For large or unreliable transfers, run an rsync server as a sidecar container alongside your workload. The sidecar mounts the same PVC and exposes rsync over a ClusterIP Service. You then kubectl port-forward to the Service and rsync from your local machine:

Terminal window
kubectl port-forward -n <your-tenant>-prod svc/rsync-sidecar 8873:873 &
rsync -avz --progress ./large-dataset/ rsync://localhost:8873/data/

rsync handles resume on interruption, delta transfers (only changed blocks), and progress reporting — all things kubectl cp cannot do.

kubectl cp streams data through the Kubernetes API server as a tar pipe over an exec channel. There is no resume, no progress indication, no delta transfer, and no compression. A network hiccup drops the entire transfer, and you start over. For anything over ~500 MB, use a PVC-backed Job or rsync sidecar instead.

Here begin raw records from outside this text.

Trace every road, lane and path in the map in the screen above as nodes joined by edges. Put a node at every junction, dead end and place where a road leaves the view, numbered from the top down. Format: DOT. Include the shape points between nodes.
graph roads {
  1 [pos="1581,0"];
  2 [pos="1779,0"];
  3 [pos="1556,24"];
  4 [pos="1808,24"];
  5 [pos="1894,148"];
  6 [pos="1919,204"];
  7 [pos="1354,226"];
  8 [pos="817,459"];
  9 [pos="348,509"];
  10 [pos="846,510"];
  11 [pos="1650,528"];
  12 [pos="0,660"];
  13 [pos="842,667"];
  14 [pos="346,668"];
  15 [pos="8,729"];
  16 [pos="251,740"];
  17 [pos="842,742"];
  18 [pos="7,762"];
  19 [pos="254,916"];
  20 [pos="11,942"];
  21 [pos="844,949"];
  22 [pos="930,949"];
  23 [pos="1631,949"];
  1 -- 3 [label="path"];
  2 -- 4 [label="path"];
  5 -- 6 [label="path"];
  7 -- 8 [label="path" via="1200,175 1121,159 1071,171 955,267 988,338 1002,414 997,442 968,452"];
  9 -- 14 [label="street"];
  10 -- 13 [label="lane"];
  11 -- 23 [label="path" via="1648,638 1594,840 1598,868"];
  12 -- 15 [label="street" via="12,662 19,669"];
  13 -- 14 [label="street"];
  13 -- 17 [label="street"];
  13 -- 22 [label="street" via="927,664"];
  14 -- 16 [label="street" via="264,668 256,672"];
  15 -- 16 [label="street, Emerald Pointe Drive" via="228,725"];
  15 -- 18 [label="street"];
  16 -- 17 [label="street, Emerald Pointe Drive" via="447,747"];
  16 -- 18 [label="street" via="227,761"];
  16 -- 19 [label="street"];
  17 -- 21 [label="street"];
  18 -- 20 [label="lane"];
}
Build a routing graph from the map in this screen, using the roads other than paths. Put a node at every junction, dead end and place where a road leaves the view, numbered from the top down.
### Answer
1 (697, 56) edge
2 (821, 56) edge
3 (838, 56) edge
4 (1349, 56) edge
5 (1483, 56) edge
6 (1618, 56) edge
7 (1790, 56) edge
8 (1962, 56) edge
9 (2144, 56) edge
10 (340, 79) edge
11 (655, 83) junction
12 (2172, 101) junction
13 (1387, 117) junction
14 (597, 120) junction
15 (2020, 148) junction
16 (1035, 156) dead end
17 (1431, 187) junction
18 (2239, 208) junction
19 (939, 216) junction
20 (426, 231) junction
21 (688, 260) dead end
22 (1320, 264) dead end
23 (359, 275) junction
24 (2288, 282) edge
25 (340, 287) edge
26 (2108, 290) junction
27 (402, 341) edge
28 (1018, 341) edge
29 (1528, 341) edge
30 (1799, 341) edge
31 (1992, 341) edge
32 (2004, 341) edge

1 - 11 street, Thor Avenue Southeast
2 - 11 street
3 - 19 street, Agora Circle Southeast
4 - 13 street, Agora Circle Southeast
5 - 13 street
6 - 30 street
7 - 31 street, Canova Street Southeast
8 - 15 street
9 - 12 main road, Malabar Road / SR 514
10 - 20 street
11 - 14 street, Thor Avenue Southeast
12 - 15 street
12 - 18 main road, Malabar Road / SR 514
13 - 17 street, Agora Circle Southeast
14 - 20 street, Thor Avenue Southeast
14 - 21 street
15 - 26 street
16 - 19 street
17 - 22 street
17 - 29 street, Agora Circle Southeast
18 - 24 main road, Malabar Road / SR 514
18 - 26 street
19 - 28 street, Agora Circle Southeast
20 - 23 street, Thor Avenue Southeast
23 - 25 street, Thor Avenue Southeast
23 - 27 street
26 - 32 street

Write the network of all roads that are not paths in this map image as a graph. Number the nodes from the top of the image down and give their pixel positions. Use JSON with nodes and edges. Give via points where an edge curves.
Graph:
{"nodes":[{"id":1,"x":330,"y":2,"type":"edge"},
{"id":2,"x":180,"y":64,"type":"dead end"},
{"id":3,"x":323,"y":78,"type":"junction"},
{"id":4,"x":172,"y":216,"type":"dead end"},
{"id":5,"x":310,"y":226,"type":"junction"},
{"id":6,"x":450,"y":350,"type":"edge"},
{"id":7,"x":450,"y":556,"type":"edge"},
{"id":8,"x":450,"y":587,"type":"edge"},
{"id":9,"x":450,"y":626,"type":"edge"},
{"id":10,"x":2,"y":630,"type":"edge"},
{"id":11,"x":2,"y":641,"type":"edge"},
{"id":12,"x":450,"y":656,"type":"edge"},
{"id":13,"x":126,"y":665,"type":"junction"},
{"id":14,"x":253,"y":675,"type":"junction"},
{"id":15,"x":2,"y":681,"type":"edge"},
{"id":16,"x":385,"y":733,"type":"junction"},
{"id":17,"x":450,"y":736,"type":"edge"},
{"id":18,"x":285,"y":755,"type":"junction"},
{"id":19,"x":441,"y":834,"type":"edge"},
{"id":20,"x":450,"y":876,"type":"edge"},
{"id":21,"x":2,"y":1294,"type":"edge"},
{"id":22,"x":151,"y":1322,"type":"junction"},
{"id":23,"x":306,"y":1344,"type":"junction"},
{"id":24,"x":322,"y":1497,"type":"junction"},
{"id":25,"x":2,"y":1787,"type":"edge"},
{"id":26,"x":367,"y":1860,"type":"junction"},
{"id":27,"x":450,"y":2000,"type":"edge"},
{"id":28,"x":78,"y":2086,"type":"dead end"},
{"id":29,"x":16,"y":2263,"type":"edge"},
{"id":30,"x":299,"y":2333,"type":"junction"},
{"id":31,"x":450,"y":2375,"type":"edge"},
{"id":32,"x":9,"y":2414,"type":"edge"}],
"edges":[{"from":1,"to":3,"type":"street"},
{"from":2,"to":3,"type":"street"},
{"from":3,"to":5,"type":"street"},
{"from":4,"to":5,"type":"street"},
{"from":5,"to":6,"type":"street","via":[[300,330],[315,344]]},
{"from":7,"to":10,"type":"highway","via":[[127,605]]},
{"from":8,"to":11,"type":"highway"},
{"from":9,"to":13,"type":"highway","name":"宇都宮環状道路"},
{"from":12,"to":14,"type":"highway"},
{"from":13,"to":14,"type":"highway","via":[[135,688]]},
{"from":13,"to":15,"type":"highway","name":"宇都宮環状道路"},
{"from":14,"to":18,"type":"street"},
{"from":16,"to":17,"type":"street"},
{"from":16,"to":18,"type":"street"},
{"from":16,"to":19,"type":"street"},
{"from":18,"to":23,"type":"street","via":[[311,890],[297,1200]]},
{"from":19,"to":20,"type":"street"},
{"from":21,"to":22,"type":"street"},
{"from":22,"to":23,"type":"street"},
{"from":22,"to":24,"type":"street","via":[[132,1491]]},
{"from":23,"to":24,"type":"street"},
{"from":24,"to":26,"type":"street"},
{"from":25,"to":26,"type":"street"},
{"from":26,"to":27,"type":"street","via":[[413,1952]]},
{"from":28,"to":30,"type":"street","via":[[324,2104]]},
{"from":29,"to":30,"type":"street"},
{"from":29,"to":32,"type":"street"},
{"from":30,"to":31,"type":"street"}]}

The container filesystem is ephemeral. Anything written outside a mounted PVC is lost when the Pod restarts, reschedules, or gets evicted. This is not a storage option — it is a temporary scratch space.

If your workload writes output to a local path, make sure that path is backed by a PVC volumeMount. Otherwise the data survives only as long as the specific container instance does.

Pulling a multi-gigabyte dataset in an initContainer on every Pod start is slow and wasteful. The download runs every time the Pod reschedules, consumes network bandwidth, and delays readiness. Instead, download the dataset once into a PVC (via a Job) and mount that PVC into your workload.